Dans son film comme dans ses interviews, E. Bergeon insiste sur la pénibilité et les dettes liées au travail d’exploitant agricole, pour autant, il n’explique jamais le geste de son père par ces seules raisons. En effet, un des personnages clés pour comprendre ce drame familial est sans doute Rufus, le père de Pierre, dont la présence glaçante et les reproches incessants nourrissent indéniablement la souffrance de Pierre. E Bergeon conclu dans une interview sur cet « héritage familial hyper lourd avec un père [Rufus] qui peut juger son fils » et que c’est bien l’ensemble de ces difficultés personnelles, familiales et professionnelles qui  ont « fait beaucoup pour un seul homme » et qui ont amené son père au suicide.

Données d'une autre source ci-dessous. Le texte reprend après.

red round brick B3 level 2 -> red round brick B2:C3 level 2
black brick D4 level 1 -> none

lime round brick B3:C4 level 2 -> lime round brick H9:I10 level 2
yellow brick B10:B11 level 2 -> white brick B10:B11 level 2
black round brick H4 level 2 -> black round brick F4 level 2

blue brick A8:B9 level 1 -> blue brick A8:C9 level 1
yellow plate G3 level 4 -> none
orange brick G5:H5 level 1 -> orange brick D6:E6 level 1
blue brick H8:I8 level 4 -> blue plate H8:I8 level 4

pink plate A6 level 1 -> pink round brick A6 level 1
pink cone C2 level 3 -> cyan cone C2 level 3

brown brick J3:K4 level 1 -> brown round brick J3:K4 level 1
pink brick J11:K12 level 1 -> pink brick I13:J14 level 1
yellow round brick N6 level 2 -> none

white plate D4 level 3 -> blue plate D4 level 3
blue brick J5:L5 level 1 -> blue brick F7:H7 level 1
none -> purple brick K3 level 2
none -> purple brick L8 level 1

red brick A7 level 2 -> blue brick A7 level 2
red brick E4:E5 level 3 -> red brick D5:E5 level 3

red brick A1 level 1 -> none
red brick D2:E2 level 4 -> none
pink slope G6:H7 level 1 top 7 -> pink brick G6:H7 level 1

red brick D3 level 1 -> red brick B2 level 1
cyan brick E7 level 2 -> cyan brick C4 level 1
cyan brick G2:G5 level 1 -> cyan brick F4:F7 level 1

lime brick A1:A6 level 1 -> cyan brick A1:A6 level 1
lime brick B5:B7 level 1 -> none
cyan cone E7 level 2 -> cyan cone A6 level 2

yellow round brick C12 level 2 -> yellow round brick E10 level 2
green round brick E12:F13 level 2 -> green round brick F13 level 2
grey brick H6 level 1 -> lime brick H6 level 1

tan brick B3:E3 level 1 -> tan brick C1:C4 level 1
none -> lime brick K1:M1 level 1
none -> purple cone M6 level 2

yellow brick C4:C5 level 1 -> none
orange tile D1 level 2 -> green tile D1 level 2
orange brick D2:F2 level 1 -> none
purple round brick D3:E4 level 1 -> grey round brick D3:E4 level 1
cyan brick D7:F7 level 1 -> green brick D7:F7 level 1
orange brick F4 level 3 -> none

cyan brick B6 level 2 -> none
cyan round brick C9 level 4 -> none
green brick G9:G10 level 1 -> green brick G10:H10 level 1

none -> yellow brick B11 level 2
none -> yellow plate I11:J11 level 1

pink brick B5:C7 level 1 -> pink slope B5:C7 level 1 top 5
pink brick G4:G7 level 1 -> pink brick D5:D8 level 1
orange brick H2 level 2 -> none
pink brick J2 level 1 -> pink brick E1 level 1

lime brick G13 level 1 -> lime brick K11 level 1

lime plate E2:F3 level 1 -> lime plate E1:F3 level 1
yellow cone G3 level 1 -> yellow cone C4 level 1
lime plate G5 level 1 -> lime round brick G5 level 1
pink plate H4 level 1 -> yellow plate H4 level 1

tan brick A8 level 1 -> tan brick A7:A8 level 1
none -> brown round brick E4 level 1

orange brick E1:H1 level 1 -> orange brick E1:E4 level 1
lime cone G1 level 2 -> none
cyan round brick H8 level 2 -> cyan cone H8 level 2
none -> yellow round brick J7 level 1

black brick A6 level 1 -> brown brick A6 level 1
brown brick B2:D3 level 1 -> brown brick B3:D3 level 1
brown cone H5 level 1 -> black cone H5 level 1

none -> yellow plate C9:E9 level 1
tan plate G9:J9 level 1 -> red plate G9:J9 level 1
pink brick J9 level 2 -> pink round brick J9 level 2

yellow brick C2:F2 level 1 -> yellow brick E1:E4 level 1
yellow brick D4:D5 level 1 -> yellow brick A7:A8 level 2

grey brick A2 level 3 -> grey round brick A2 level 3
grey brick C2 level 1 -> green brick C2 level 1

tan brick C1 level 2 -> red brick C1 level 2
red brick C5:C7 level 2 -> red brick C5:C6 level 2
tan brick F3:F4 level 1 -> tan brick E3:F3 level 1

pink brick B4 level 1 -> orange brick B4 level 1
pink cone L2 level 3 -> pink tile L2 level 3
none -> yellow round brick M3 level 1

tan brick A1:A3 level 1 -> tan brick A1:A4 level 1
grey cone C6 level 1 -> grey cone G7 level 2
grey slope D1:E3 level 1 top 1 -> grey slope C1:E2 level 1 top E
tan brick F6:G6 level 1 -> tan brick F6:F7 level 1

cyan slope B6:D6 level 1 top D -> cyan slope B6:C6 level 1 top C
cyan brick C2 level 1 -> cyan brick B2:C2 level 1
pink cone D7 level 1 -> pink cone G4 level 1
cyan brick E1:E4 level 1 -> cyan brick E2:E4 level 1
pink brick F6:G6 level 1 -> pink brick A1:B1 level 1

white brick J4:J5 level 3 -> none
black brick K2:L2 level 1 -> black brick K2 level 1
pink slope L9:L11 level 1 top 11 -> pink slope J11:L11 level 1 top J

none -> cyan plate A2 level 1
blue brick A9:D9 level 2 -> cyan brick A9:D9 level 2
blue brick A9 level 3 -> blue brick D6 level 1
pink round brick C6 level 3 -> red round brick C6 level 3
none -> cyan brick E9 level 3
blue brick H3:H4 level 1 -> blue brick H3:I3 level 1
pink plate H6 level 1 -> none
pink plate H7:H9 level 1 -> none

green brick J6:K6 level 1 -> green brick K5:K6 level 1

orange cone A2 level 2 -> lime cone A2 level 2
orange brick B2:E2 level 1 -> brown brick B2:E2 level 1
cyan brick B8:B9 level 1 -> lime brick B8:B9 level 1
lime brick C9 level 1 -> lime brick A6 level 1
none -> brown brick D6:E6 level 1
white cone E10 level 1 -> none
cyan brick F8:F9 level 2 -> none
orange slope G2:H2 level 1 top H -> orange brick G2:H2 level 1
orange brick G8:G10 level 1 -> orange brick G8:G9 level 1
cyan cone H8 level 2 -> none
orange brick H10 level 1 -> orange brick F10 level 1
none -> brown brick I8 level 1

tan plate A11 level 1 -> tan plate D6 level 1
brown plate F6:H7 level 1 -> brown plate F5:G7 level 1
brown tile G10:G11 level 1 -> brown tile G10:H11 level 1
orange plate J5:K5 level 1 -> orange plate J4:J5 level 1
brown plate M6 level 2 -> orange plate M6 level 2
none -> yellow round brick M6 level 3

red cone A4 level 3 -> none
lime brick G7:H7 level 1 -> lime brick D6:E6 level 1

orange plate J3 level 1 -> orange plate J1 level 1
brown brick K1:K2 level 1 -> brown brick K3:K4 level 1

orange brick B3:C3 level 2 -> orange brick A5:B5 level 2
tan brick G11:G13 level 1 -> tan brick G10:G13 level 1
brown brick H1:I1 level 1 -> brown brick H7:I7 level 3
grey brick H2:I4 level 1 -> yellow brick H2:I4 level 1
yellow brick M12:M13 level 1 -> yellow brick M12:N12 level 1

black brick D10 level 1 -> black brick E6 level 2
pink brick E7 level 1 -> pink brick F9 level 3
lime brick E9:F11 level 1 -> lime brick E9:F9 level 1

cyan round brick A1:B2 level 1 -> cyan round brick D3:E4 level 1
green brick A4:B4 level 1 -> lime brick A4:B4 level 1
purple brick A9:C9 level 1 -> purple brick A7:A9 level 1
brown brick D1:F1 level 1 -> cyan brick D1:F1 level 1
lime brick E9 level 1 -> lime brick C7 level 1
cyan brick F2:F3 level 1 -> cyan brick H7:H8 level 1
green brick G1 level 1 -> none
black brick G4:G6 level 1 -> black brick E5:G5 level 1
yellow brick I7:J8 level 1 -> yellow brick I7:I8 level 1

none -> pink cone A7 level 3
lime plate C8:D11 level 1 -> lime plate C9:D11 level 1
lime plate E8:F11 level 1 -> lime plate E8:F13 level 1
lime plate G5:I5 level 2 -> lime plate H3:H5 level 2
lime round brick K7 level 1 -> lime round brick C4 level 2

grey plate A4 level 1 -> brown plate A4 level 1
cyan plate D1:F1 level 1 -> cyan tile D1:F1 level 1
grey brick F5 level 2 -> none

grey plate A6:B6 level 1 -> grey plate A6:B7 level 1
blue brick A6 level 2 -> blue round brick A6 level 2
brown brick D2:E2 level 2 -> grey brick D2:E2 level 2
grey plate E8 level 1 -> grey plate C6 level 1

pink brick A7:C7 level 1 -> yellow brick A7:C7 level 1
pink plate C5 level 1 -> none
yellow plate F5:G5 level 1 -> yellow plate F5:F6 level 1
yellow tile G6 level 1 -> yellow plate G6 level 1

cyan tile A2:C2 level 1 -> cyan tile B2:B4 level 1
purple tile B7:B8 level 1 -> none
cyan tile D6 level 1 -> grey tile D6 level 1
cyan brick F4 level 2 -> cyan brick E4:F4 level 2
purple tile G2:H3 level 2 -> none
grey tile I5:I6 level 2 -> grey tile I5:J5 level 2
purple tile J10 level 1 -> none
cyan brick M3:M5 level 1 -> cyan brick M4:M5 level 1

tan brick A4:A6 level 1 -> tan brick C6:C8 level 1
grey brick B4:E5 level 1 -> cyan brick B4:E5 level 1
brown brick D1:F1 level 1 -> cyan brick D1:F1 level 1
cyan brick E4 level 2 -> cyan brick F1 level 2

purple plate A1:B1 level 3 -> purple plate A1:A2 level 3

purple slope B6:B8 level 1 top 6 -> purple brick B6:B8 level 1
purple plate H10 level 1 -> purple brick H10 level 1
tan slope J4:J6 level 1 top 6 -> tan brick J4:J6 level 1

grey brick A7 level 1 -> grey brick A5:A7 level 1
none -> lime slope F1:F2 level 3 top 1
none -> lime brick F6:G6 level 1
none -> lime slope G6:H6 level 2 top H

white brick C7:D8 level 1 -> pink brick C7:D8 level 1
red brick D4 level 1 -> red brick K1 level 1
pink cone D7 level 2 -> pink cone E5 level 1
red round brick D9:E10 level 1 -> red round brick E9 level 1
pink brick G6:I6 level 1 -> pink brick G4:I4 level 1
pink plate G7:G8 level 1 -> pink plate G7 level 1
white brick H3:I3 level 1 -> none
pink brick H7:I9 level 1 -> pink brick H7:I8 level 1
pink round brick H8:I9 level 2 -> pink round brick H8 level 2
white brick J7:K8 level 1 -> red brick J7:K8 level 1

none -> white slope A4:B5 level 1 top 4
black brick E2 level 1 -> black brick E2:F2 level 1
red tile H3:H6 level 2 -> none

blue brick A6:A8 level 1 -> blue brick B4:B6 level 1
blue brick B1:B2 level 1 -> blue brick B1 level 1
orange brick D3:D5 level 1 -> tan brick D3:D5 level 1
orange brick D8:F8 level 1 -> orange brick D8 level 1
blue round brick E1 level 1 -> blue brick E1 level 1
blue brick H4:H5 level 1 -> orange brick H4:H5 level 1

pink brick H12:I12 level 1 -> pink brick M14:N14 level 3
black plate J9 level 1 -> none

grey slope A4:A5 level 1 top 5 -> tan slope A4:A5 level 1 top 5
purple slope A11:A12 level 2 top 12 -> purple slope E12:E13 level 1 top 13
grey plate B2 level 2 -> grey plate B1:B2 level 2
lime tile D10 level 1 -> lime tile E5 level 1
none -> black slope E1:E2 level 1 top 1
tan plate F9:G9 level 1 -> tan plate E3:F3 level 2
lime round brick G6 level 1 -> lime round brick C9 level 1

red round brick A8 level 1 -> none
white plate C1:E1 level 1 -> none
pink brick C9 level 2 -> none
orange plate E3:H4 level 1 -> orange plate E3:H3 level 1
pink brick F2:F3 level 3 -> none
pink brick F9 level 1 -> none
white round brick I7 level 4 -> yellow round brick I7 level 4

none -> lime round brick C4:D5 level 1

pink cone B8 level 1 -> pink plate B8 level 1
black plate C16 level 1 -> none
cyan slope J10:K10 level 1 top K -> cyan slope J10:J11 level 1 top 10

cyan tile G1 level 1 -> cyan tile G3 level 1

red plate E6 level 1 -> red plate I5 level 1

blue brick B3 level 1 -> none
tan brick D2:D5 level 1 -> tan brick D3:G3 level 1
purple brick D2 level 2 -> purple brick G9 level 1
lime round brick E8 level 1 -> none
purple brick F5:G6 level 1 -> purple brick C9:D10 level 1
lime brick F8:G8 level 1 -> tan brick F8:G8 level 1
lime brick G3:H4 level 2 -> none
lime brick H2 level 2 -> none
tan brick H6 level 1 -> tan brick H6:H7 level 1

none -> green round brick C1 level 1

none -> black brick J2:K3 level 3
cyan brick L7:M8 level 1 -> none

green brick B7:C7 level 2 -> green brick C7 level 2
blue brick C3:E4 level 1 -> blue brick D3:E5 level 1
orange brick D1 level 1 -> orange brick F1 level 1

  • Idée reçu numéro 2 : « on ne peut pas prévoir »

Le suicide de Pierre vient clôturer deux ans de dépression dans laquelle il perd progressivement pied. La première visite d’un médecin généraliste, suite à un malaise de Pierre visiblement surmené, vient marquer le début de sa chute. Plus tard, c’est sa femme, qui prend la lourde décision de faire hospitaliser son mari, enfermé dans sa souffrance et en incapacité de formuler un appel à l’aide. Plus le temps avance, plus Pierre devient l’ombre de l’homme qu’il était. Peu de temps avant la triste nuit où il ingère mortellement du glyphosate, Pierre vient se blottir au creux d’un arbre pour essayer de trouver le sommeil accompagné d’une photographie de sa mère et d’un grand nombre de somnifère. Cette scène nous rappelle qu’aucun geste lié à des idées potentiellement suicidaires  (comme le fait de vouloir « enfin dormir »), aussi anodin ou répété soit-il, ne peut être banalisé, mais au contraire se doit d’être toujours perçu comme le révélateur d’une souffrance psychique importante. Comme le rappel l’OMS (2014), le risque suicidaire est majeur pour les personnes ayant un antécédent de tentative de suicide (TS) : 75% des récidives ont lieu dans les premiers mois 6 mois suivant une TS, le risque de suicide ultérieur est quant à lui multiplié par 4, et par 20 dans l’année suivant la tentative.

Pour autant, si ces signes semblent présager de l’issue tragique à venir, Pierre apparait radieux, semblant renouer avec les plaisirs de la vie, sur ses derniers instants. Ainsi, il peut arriver qu’il soit plus difficile de voir les signes avant-coureurs quand ceux-ci apparaissent de manière déguisée ou semblent subitement s’éteindre. Le risque suicidaire reste toujours présent, même lorsque la crise paraît s’éteindre, et la vigilance est toujours de mise après une première tentative de suicide.

  • Idées reçue numéro 3 : « face aux idées suicidaires on ne peut rien faire »

En France, depuis ces 20 dernières années, la mise en place de plans de prévention de plus en plus structuré, a permis de faire chuter le nombre de suicide de 18%. Le taux de suicide chez les agriculteurs reste quant à lui toujours alarmant (1 suicide tous les deux jours en 2019), bien qu’il connaisse une baisse depuis 2015 (1 suicide par jour en 2015).

L’évaluation de la crise suicidaire, le repérage des signes avant-coureurs et la mise en place de soins adaptés constituent des actions qui ont fait leurs preuves dans la prise en charge du risque suicidaire.

Et si l’histoire de Pierre semble se terminer tragiquement, E. Bergeon y voit quant à lui un film d’espoir car ce père, auprès de qui il a beaucoup appris, ne lui a pas légué une ultime dette, mais au contraire un héritage : celui «de croire en ses projets, de travailler et de ne pas oublier cette terre ».

Nous attirons votre attention sur le fait que ce film, s’il est utilisé à des fins de prévention doit être traité avec de nombreuses précautions pour limiter l’effet de contagion suicidaire. Papageno ne recommande qu’exceptionnellement de limiter le visionnage de films ou séries où le suicide est abouti pour les personnes  en souffrance psychique risquant de s’identifier aux personnages. En revanche, ces films et séries peuvent être le support de discussions, de travail des représentations, voire de repérage si lors de leur diffusions ils sont suffisamment discutés et travaillés par les professionnels de la santé mentale et de la prévention.